Yeah and there are black dots above the 10^2 mark which means the graph includes CPUs or systems with over 100 cores, like well over 100.
Yeah, a look at the underlying data shows some weird stuff after 2018. Before that, the outliers were both generations of Xeon Phi, which is debatable but fair enough to include. After that, he bizarrely included two data points for HPC GPUs (one AMD, one Nvidia), even though they can't possibly run SPEC int benchmarks!
He also included data points for Apple M1 and M1 Max, which is really strange, as they're laptop SoCs. Basically everything else included is a server CPU. They introduce outliers for no good reason.
So, I've removed those, added Milan, Genoa, Bergamo, Sapphire Rapids, and Grace. This is the result:
I couldn't exactly match the SPEC2017_int scores, used to compute the Single-Thread Perf, so there's an artificial dip in those scores. I also didn't try too hard to find transistor counts for the new samples. The only one I added was Milan, but I'm not even sure if that includes the IOD.

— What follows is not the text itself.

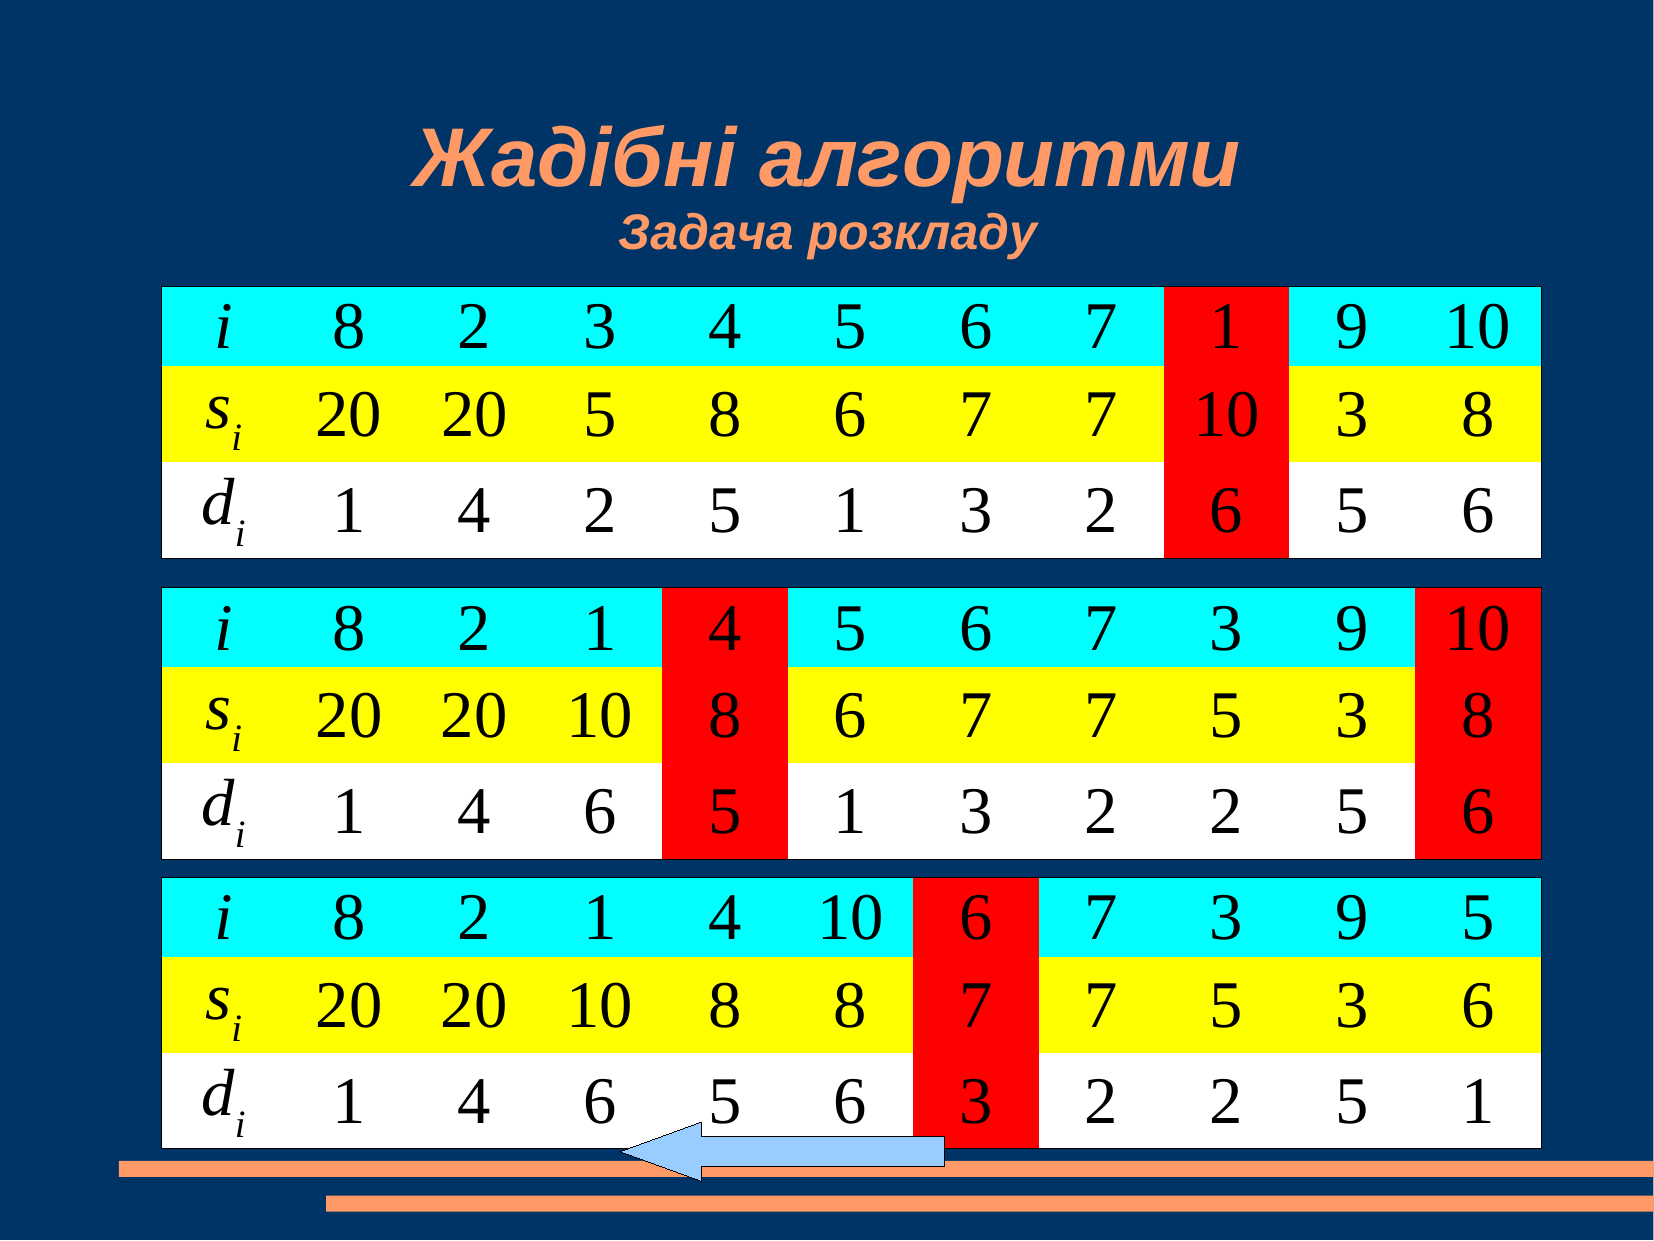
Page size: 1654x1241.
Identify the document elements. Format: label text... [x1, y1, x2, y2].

So you are bitter about CPUs with hundreds of cores using more that 100W or some imaginary number that you would like to be the max?!
I wouldn't say I'm bitter. I'd characterize it more as concern about efficiency, which I'd subdivide into two separate concerns. First, I'm concerned about systems being run too far above their efficiency sweet spot. For datacenter systems, I wouldn't say that's a major concern, since I know they're minding TCO and that should probably keep them in the more efficient range. My bigger concern is just that efficiency-scaling seems to be breaking down, overall.
Here is the power data plotted on its own. You can clearly see that it's still on the increase:
The two peaks are Genoa-X (400 W) and Nvidia Grace (144-core superchip), which I had to estimate because the 500 W total I found included all of the LPDDR5X memory.